Universal Scalability in Declarative Program Analysis (with Choice-Based Combination Pruning)
Anastasios Antoniadis, Ilias Tsatiris, Nevill Grech, Yannis Smaragdakis
TL;DR
The paper tackles scalability in declarative program analysis by addressing the uncontrolled growth of results in Datalog-based analyses. It introduces Choice-Bound, a simple and universal technique that extensions non-deterministic choice to multiplicity bounds via a counting field and a hash-based identifier, parameterized by $N$. Applied to large frameworks such as Doop and Symbolic Value-Flow (symvalic) for Ethereum, Choice-Bound delivers substantial performance improvements—often exceeding an order of magnitude ($>10\times$)—while incurring only modest completeness loss. The approach yields a flexible design space for tuning precision vs. performance and demonstrates practical impact by enabling previously intractable analyses to run within reasonable time and resources.
Abstract
In this work, we present a simple, uniform, and elegant solution to the problem, with stunning practical effectiveness and application to virtually any Datalog-based analysis.
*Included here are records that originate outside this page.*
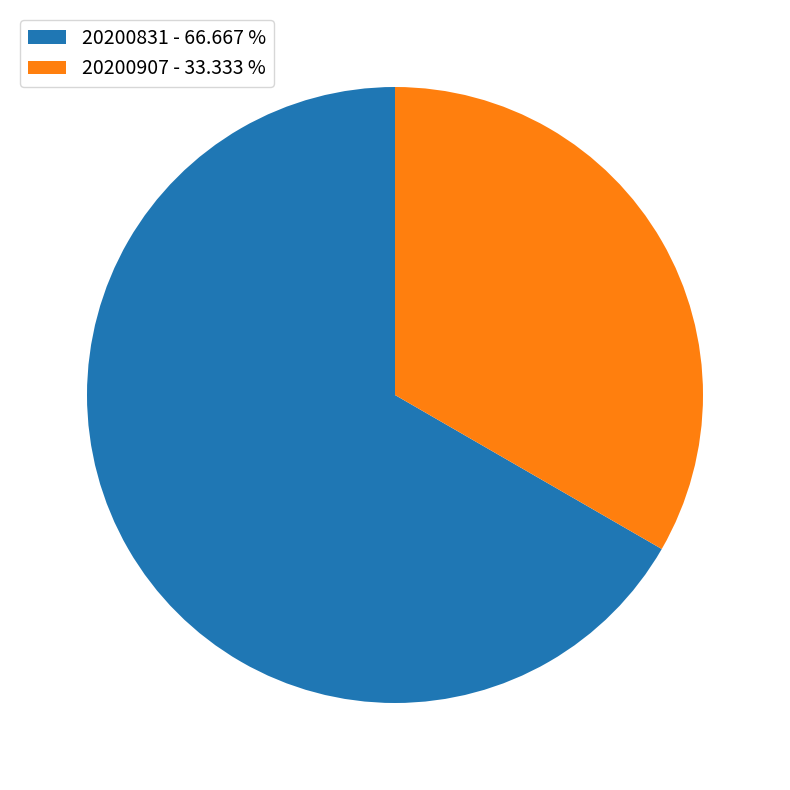

Is there a majority slice in this chart?

Yes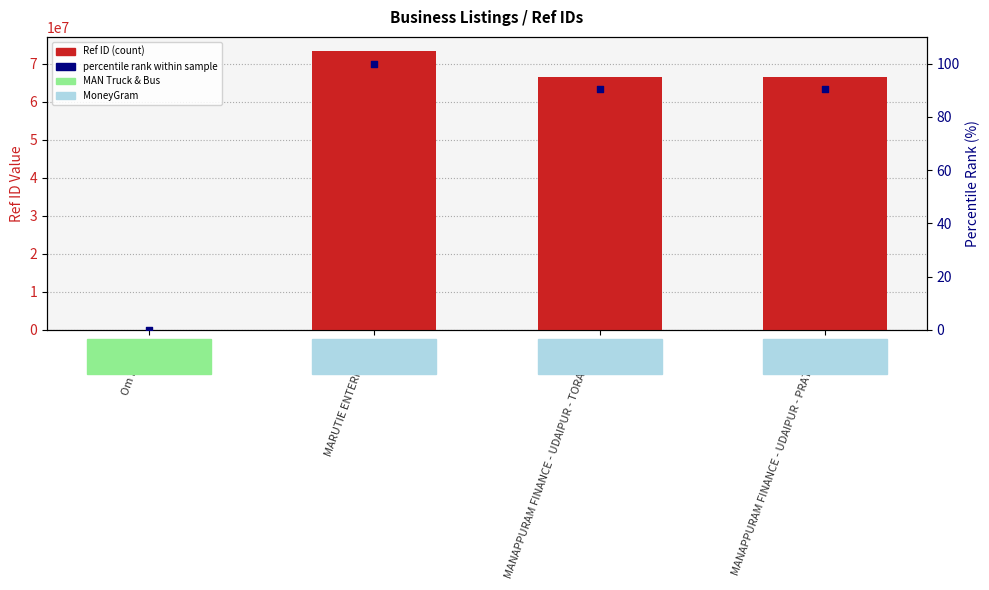

Which series has the widest spread of Y values?

Ref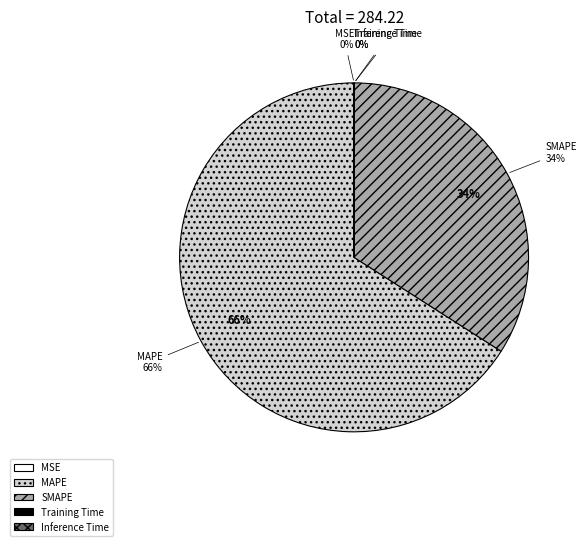

What is the smallest slice in the pie chart?

Inference Time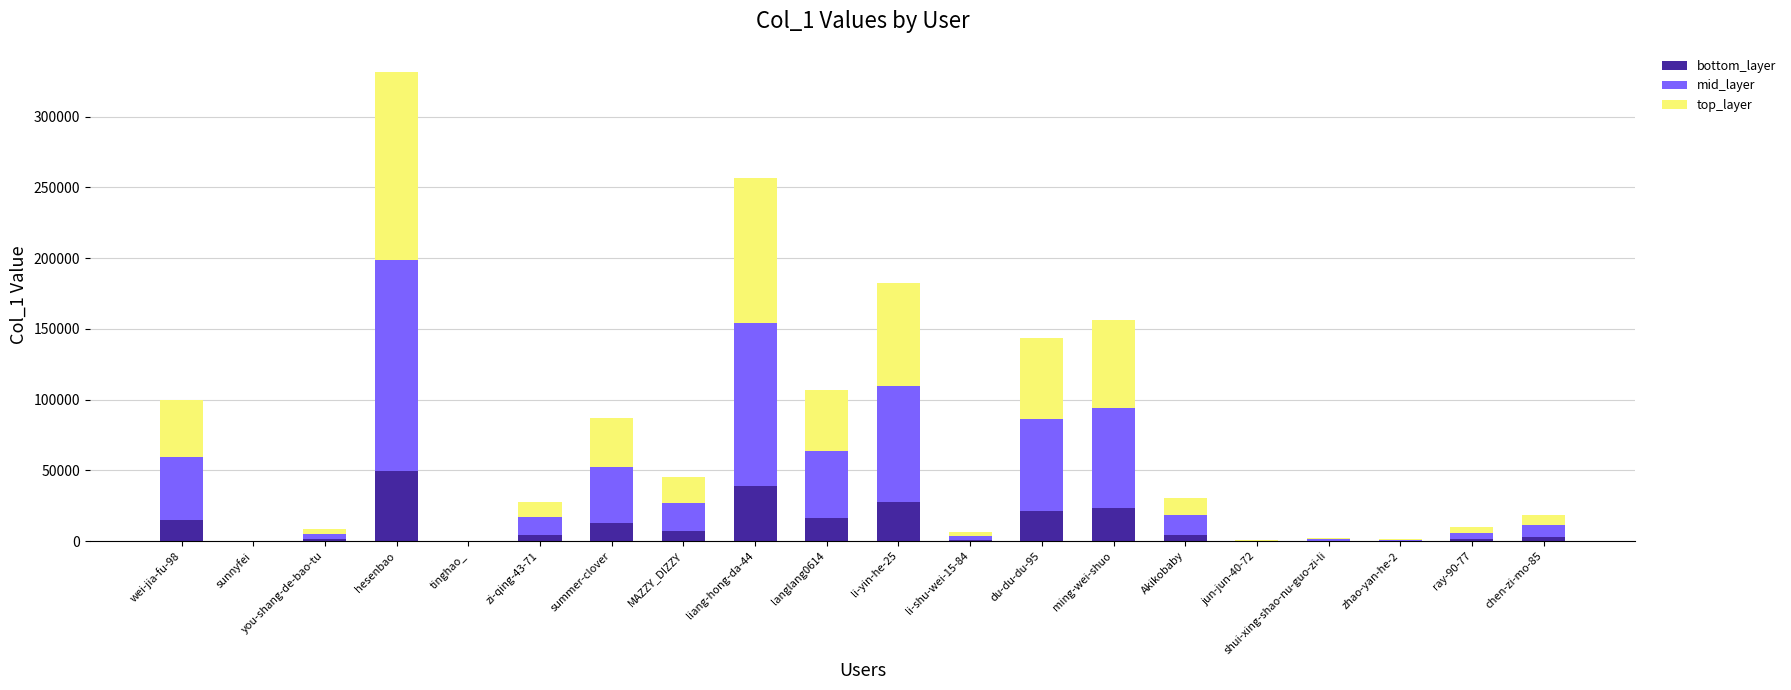

What is the total value across all series at ming-wei-shuo?

156464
The approach consists of leveraging the choice construct, supported natively in modern Datalog engines like Soufflé. The choice construct allows the definition of functional dependencies in a relation and has been used in the past for expressing worklist algorithms. We show a near-universal construction that allows the choice construct to flexibly limit evaluation of predicates. The technique is applicable to practically any analysis architecture imaginable, since it adaptively prunes evaluation results when a (programmer-controlled) projection of a relation exceeds a desired cardinality. We apply the technique to probably the largest, pre-existing Datalog analysis frameworks in existence: Doop (for Java bytecode) and the main client analyses from the Gigahorse framework (for Ethereum smart contracts). Without needing to understand the existing analysis logic and with minimal, local-only changes, the performance of each framework increases dramatically, by over 20x for the hardest inputs, with near-negligible sacrifice in completeness.